What is being asked>
Would you please return the data below verbatim, without its pictures?

*** Opening Input data ***

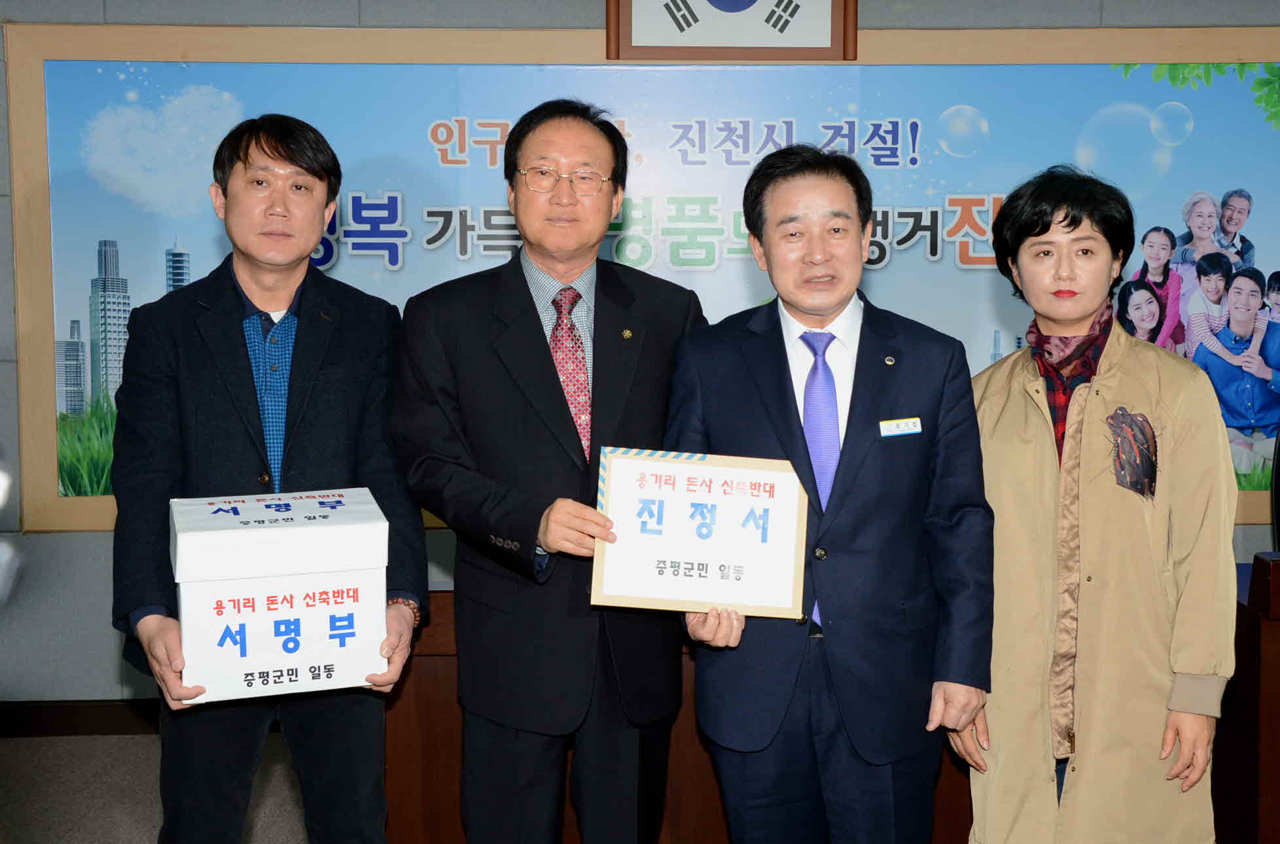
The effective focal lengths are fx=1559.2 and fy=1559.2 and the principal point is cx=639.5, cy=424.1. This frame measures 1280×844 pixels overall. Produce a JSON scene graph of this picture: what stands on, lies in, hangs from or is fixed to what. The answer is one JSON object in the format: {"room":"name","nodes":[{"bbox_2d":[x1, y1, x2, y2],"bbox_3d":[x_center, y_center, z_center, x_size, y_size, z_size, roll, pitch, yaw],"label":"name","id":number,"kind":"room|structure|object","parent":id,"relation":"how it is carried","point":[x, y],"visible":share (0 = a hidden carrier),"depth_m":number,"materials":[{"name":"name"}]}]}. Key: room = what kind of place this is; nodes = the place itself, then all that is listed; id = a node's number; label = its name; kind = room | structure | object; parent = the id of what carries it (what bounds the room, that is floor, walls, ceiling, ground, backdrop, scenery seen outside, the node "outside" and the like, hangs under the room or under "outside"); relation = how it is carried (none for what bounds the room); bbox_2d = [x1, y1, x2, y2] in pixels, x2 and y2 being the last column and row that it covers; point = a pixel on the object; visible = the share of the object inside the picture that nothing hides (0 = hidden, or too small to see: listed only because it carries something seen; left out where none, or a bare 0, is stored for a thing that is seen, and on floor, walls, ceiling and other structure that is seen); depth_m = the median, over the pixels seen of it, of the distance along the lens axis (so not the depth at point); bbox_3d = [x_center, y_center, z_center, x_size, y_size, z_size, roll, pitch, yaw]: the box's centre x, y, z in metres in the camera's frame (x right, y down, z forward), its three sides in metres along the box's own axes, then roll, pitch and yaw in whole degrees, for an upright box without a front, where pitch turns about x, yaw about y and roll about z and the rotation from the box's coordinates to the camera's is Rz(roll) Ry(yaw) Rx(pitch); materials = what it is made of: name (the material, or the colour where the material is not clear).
{"room":"office","nodes":[
{"label":"office","id":0,"kind":"room"},
{"bbox_2d":[0,730,313,843],"bbox_3d":[0.318,1.261,2.397,7.930,0.111,5.912,0,5,-2],"label":"floor","id":1,"kind":"structure","parent":0,"point":[144,835],"depth_m":4.34,"materials":[{"name":"grey carpet"}]},
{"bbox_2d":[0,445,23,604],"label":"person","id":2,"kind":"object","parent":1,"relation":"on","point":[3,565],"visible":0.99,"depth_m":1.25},
{"bbox_2d":[109,114,429,843],"bbox_3d":[-0.725,0.265,3.063,0.599,1.654,0.596,-4,6,-32],"label":"man","id":3,"kind":"object","parent":1,"relation":"on","point":[241,296],"visible":0.95,"depth_m":2.92},
{"bbox_2d":[169,485,391,701],"bbox_3d":[-0.651,0.299,2.804,0.368,0.298,0.323,-2,6,-19],"label":"white box","id":4,"kind":"object","parent":3,"relation":"in","point":[329,658],"visible":0.99,"depth_m":2.67,"materials":[{"name":"white cardboard"}]},
{"bbox_2d":[390,97,702,841],"bbox_3d":[-0.172,0.244,3.175,0.578,1.692,0.658,4,7,39],"label":"man","id":5,"kind":"object","parent":1,"relation":"on","point":[557,409],"visible":0.98,"depth_m":2.98},
{"bbox_2d":[380,588,975,843],"bbox_3d":[0.198,0.730,3.675,1.816,0.660,0.774,0,5,-2],"label":"wooden desk","id":6,"kind":"object","parent":1,"relation":"on","point":[567,823],"visible":0.25,"depth_m":3.46,"materials":[{"name":"brown wood"}]},
{"bbox_2d":[664,145,995,843],"bbox_3d":[0.353,0.303,2.991,0.593,1.593,0.607,0,5,-2],"label":"man","id":7,"kind":"object","parent":1,"relation":"on","point":[785,400],"visible":0.97,"depth_m":2.84},
{"bbox_2d":[592,445,809,619],"bbox_3d":[0.108,0.200,2.805,0.383,0.290,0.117,0,5,-2],"label":"envelope","id":8,"kind":"object","parent":7,"relation":"in","point":[714,572],"visible":0.98,"depth_m":2.79,"materials":[{"name":"white paper"}]},
{"bbox_2d":[878,415,922,437],"bbox_3d":[0.489,0.006,2.927,0.109,0.036,0.026,-1,5,-12],"label":"name tag","id":9,"kind":"object","parent":7,"relation":"attached to","point":[902,432],"visible":0.96,"depth_m":2.93,"materials":[{"name":"white plastic"}]},
{"bbox_2d":[944,170,1236,843],"bbox_3d":[0.861,0.330,2.988,0.540,1.562,0.656,0,5,-2],"label":"woman","id":10,"kind":"object","parent":1,"relation":"on","point":[1153,400],"visible":0.96,"depth_m":2.83},
{"bbox_2d":[1213,552,1279,843],"bbox_3d":[2.081,0.682,3.651,1.656,0.742,0.702,0,5,-2],"label":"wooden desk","id":11,"kind":"object","parent":1,"relation":"on","point":[1268,638],"visible":0.7,"depth_m":3.44,"materials":[{"name":"brown wood"}]},
{"bbox_2d":[0,0,1279,712],"bbox_3d":[0.086,-0.485,5.003,9.660,2.888,0.211,0,5,-2],"label":"wall","id":12,"kind":"structure","parent":0,"point":[91,565],"depth_m":4.92,"materials":[{"name":"grey"}]},
{"bbox_2d":[0,698,160,738],"bbox_3d":[-1.488,0.924,4.908,4.060,0.103,0.022,0,5,-2],"label":"baseboard","id":13,"kind":"structure","parent":12,"relation":"attached to","point":[58,714],"depth_m":4.90,"materials":[{"name":"brown wood"}]},
{"bbox_2d":[3,20,1279,528],"bbox_3d":[0.273,-0.473,4.884,4.302,1.538,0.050,0,5,-2],"label":"framed poster","id":14,"kind":"object","parent":12,"relation":"attached to","point":[344,33],"visible":0.56,"depth_m":4.84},
{"bbox_2d":[606,0,855,62],"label":"framed flag","id":15,"kind":"object","parent":12,"relation":"attached to","point":[828,3],"visible":1,"depth_m":4.77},
{"bbox_2d":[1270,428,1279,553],"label":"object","id":16,"kind":"object","parent":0,"point":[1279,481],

*** Closing Input data ***

Your response>
The effective focal lengths are fx=1559.2 and fy=1559.2 and the principal point is cx=639.5, cy=424.1. This frame measures 1280×844 pixels overall. Produce a JSON scene graph of this picture: what stands on, lies in, hangs from or is fixed to what. The answer is one JSON object in the format: {"room":"name","nodes":[{"bbox_2d":[x1, y1, x2, y2],"bbox_3d":[x_center, y_center, z_center, x_size, y_size, z_size, roll, pitch, yaw],"label":"name","id":number,"kind":"room|structure|object","parent":id,"relation":"how it is carried","point":[x, y],"visible":share (0 = a hidden carrier),"depth_m":number,"materials":[{"name":"name"}]}]}. Key: room = what kind of place this is; nodes = the place itself, then all that is listed; id = a node's number; label = its name; kind = room | structure | object; parent = the id of what carries it (what bounds the room, that is floor, walls, ceiling, ground, backdrop, scenery seen outside, the node "outside" and the like, hangs under the room or under "outside"); relation = how it is carried (none for what bounds the room); bbox_2d = [x1, y1, x2, y2] in pixels, x2 and y2 being the last column and row that it covers; point = a pixel on the object; visible = the share of the object inside the picture that nothing hides (0 = hidden, or too small to see: listed only because it carries something seen; left out where none, or a bare 0, is stored for a thing that is seen, and on floor, walls, ceiling and other structure that is seen); depth_m = the median, over the pixels seen of it, of the distance along the lens axis (so not the depth at point); bbox_3d = [x_center, y_center, z_center, x_size, y_size, z_size, roll, pitch, yaw]: the box's centre x, y, z in metres in the camera's frame (x right, y down, z forward), its three sides in metres along the box's own axes, then roll, pitch and yaw in whole degrees, for an upright box without a front, where pitch turns about x, yaw about y and roll about z and the rotation from the box's coordinates to the camera's is Rz(roll) Ry(yaw) Rx(pitch); materials = what it is made of: name (the material, or the colour where the material is not clear).
{"room":"office","nodes":[
{"label":"office","id":0,"kind":"room"},
{"bbox_2d":[0,730,313,843],"bbox_3d":[0.318,1.261,2.397,7.930,0.111,5.912,0,5,-2],"label":"floor","id":1,"kind":"structure","parent":0,"point":[144,835],"depth_m":4.34,"materials":[{"name":"grey carpet"}]},
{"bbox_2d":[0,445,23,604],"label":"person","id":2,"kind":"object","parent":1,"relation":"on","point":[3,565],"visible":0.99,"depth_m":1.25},
{"bbox_2d":[109,114,429,843],"bbox_3d":[-0.725,0.265,3.063,0.599,1.654,0.596,-4,6,-32],"label":"man","id":3,"kind":"object","parent":1,"relation":"on","point":[241,296],"visible":0.95,"depth_m":2.92},
{"bbox_2d":[169,485,391,701],"bbox_3d":[-0.651,0.299,2.804,0.368,0.298,0.323,-2,6,-19],"label":"white box","id":4,"kind":"object","parent":3,"relation":"in","point":[329,658],"visible":0.99,"depth_m":2.67,"materials":[{"name":"white cardboard"}]},
{"bbox_2d":[390,97,702,841],"bbox_3d":[-0.172,0.244,3.175,0.578,1.692,0.658,4,7,39],"label":"man","id":5,"kind":"object","parent":1,"relation":"on","point":[557,409],"visible":0.98,"depth_m":2.98},
{"bbox_2d":[380,588,975,843],"bbox_3d":[0.198,0.730,3.675,1.816,0.660,0.774,0,5,-2],"label":"wooden desk","id":6,"kind":"object","parent":1,"relation":"on","point":[567,823],"visible":0.25,"depth_m":3.46,"materials":[{"name":"brown wood"}]},
{"bbox_2d":[664,145,995,843],"bbox_3d":[0.353,0.303,2.991,0.593,1.593,0.607,0,5,-2],"label":"man","id":7,"kind":"object","parent":1,"relation":"on","point":[785,400],"visible":0.97,"depth_m":2.84},
{"bbox_2d":[592,445,809,619],"bbox_3d":[0.108,0.200,2.805,0.383,0.290,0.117,0,5,-2],"label":"envelope","id":8,"kind":"object","parent":7,"relation":"in","point":[714,572],"visible":0.98,"depth_m":2.79,"materials":[{"name":"white paper"}]},
{"bbox_2d":[878,415,922,437],"bbox_3d":[0.489,0.006,2.927,0.109,0.036,0.026,-1,5,-12],"label":"name tag","id":9,"kind":"object","parent":7,"relation":"attached to","point":[902,432],"visible":0.96,"depth_m":2.93,"materials":[{"name":"white plastic"}]},
{"bbox_2d":[944,170,1236,843],"bbox_3d":[0.861,0.330,2.988,0.540,1.562,0.656,0,5,-2],"label":"woman","id":10,"kind":"object","parent":1,"relation":"on","point":[1153,400],"visible":0.96,"depth_m":2.83},
{"bbox_2d":[1213,552,1279,843],"bbox_3d":[2.081,0.682,3.651,1.656,0.742,0.702,0,5,-2],"label":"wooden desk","id":11,"kind":"object","parent":1,"relation":"on","point":[1268,638],"visible":0.7,"depth_m":3.44,"materials":[{"name":"brown wood"}]},
{"bbox_2d":[0,0,1279,712],"bbox_3d":[0.086,-0.485,5.003,9.660,2.888,0.211,0,5,-2],"label":"wall","id":12,"kind":"structure","parent":0,"point":[91,565],"depth_m":4.92,"materials":[{"name":"grey"}]},
{"bbox_2d":[0,698,160,738],"bbox_3d":[-1.488,0.924,4.908,4.060,0.103,0.022,0,5,-2],"label":"baseboard","id":13,"kind":"structure","parent":12,"relation":"attached to","point":[58,714],"depth_m":4.90,"materials":[{"name":"brown wood"}]},
{"bbox_2d":[3,20,1279,528],"bbox_3d":[0.273,-0.473,4.884,4.302,1.538,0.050,0,5,-2],"label":"framed poster","id":14,"kind":"object","parent":12,"relation":"attached to","point":[344,33],"visible":0.56,"depth_m":4.84},
{"bbox_2d":[606,0,855,62],"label":"framed flag","id":15,"kind":"object","parent":12,"relation":"attached to","point":[828,3],"visible":1,"depth_m":4.77},
{"bbox_2d":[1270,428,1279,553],"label":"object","id":16,"kind":"object","parent":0,"point":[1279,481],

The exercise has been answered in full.